Repeat the lines below word for word, beginning at the start of the entries and ending with the line containing "1: (56, 77)".

● Saved data entries:
::::::::::

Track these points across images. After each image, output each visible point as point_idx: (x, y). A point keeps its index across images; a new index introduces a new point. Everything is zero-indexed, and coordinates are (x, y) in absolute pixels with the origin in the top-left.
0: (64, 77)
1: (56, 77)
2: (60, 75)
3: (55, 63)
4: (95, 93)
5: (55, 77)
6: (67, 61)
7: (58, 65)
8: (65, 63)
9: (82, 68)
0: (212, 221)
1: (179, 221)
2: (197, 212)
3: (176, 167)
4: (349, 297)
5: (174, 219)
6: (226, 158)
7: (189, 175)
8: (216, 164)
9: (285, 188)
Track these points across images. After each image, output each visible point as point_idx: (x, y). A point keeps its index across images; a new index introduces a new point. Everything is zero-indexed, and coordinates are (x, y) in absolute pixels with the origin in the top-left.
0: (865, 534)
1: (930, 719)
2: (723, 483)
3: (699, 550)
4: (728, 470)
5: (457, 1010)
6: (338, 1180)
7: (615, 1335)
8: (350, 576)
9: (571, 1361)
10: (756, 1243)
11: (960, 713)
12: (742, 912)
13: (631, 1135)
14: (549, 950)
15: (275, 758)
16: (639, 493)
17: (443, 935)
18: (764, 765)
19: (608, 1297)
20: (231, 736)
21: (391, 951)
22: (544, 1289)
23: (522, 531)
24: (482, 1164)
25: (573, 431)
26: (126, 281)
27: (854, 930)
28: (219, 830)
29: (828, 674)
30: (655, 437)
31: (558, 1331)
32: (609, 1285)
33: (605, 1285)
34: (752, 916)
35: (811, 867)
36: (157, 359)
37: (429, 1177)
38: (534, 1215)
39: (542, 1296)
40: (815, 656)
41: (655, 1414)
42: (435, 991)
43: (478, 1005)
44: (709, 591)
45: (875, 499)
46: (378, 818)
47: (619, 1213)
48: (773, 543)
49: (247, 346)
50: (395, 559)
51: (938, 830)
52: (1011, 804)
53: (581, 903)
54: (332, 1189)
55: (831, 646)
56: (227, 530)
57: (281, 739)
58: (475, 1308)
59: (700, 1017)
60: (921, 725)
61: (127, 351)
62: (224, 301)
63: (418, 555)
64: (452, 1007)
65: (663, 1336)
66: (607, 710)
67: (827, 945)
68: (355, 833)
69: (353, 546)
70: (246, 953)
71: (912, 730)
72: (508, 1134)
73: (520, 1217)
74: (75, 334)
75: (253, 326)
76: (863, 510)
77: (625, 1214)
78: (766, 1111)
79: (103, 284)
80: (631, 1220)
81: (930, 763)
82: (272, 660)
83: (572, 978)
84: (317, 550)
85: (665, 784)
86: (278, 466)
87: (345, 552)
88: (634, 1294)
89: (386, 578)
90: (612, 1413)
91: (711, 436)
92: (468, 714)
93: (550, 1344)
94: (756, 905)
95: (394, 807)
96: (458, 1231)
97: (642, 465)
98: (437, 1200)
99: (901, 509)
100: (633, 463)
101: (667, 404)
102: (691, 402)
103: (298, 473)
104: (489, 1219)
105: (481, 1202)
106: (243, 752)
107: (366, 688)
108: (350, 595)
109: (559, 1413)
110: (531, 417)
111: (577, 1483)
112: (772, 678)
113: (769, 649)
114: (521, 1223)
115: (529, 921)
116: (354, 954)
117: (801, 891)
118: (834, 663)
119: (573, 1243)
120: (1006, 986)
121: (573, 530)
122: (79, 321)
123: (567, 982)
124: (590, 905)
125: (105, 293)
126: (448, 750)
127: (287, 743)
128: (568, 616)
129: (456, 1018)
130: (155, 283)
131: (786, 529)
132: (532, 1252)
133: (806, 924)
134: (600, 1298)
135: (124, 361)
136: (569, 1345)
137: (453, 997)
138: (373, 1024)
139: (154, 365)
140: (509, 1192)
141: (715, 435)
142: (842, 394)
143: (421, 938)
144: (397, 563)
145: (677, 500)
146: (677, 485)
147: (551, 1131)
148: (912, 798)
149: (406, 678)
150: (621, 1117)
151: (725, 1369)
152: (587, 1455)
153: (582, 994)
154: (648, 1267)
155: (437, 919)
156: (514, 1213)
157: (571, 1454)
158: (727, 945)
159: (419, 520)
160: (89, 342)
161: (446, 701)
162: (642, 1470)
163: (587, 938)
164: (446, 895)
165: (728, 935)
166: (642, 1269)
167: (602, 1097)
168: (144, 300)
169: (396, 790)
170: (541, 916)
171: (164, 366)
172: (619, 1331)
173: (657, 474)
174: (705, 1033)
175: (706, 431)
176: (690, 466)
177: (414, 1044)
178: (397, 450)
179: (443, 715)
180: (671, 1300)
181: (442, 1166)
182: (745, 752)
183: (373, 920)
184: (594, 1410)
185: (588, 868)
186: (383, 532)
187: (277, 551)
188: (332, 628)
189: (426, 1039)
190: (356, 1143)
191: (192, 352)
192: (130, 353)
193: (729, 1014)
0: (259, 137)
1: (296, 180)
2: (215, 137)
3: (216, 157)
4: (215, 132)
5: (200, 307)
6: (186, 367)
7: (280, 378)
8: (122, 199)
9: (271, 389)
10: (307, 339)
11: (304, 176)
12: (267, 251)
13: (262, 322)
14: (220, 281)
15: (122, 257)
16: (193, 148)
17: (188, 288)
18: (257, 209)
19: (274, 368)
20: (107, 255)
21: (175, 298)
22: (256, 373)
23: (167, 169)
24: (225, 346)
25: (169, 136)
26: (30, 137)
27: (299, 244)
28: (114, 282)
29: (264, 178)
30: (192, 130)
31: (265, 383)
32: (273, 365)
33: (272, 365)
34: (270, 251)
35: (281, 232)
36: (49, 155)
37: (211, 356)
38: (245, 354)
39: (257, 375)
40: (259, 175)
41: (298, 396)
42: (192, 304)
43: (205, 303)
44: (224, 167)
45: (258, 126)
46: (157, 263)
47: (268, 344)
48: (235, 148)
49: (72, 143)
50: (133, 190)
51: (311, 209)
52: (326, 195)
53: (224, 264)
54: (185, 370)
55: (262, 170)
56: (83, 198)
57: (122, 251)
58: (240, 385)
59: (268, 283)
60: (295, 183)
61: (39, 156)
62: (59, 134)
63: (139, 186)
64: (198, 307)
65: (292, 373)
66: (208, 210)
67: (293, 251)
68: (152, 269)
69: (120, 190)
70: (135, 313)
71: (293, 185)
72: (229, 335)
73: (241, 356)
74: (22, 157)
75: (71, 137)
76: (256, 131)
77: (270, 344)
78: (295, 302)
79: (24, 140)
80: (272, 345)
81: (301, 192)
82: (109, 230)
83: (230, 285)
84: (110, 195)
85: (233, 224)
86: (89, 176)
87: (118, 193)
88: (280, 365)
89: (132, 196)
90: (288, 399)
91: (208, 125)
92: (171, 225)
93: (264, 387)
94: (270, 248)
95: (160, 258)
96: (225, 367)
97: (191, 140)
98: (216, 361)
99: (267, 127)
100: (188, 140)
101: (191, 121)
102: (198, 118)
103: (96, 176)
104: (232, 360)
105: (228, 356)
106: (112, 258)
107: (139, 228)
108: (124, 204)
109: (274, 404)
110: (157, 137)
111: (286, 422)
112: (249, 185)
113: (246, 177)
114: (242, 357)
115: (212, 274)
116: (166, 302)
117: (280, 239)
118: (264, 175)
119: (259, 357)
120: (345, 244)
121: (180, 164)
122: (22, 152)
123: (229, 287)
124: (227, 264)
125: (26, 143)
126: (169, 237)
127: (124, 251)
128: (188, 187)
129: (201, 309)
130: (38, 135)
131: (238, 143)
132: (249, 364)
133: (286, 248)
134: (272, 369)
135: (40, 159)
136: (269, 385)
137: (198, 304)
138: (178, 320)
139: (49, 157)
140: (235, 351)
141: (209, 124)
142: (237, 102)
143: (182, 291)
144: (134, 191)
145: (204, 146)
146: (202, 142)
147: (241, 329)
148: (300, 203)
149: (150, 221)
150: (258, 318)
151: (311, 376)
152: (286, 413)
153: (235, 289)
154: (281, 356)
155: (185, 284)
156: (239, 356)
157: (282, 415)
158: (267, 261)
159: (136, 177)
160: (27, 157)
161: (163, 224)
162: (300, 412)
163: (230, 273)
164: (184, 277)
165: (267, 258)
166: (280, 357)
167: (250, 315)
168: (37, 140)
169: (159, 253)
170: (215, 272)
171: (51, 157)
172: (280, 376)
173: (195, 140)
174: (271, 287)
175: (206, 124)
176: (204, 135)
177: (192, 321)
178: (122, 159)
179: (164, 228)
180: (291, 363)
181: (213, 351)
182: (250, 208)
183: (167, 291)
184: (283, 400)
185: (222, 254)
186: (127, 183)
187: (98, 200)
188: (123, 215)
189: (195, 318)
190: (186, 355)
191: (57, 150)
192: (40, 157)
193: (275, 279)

::::::::::

● Solution for this exercise:
Track these points across images. After each image, output each visible point as point_idx: (x, y). A point keeps its index across images; a new index introduces a new point. Everything is zero-indexed, and coordinates are (x, y) in absolute pixels with the origin in the top-left.
0: (64, 77)
1: (56, 77)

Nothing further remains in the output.